* _ACTIVITY_
I need the number of lines in the data that include "utforming"; reply with that number alone.

* _DATASET_
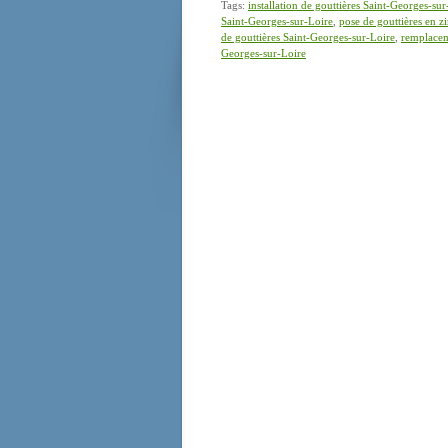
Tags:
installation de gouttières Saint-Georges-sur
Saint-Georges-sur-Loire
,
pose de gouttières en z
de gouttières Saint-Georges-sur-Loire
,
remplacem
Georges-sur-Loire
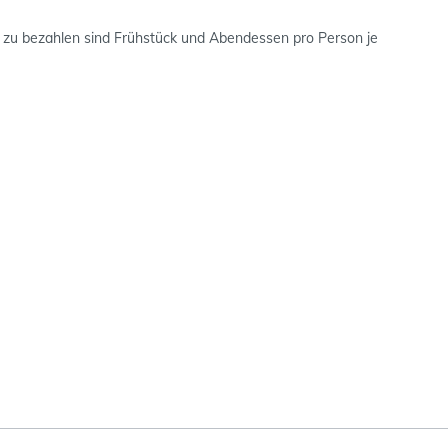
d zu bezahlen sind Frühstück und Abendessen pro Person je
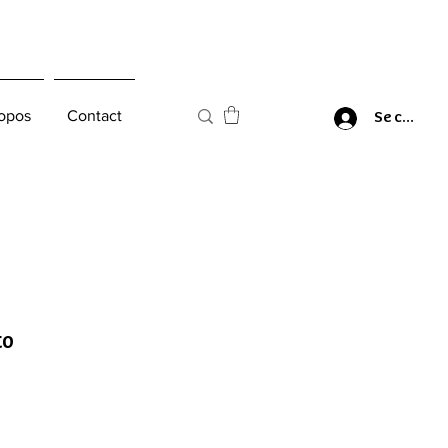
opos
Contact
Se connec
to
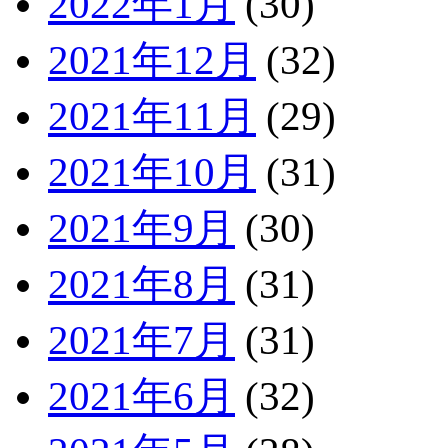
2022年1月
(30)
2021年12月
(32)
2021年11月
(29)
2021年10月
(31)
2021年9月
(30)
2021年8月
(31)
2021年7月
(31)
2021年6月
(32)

--

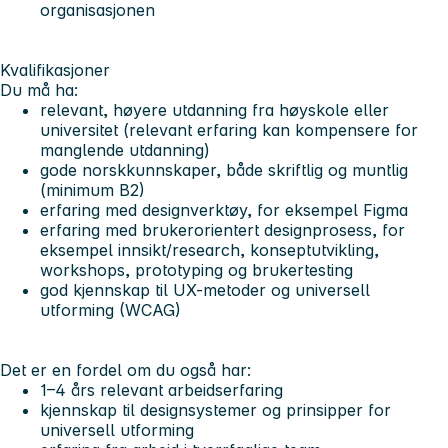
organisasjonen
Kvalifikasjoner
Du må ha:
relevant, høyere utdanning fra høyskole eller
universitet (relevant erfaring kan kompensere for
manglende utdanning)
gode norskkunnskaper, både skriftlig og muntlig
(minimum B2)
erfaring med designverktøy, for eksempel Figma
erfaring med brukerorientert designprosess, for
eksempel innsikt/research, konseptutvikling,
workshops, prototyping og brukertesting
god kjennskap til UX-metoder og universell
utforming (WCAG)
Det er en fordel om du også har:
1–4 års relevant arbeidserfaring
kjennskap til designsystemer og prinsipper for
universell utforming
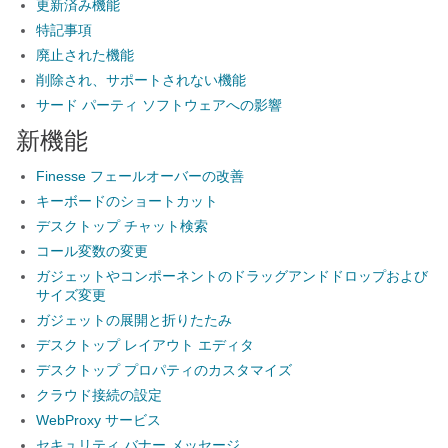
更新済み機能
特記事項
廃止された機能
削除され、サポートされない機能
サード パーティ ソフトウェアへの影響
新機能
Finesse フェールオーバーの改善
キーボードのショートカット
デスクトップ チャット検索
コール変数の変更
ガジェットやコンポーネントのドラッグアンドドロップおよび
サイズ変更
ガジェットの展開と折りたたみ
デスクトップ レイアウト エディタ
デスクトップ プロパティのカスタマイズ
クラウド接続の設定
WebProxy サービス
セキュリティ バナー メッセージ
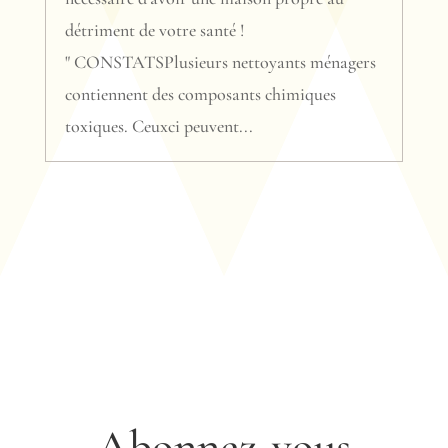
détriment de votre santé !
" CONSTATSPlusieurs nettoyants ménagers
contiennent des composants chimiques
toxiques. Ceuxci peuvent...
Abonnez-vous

* _FINAL ANSWER_
2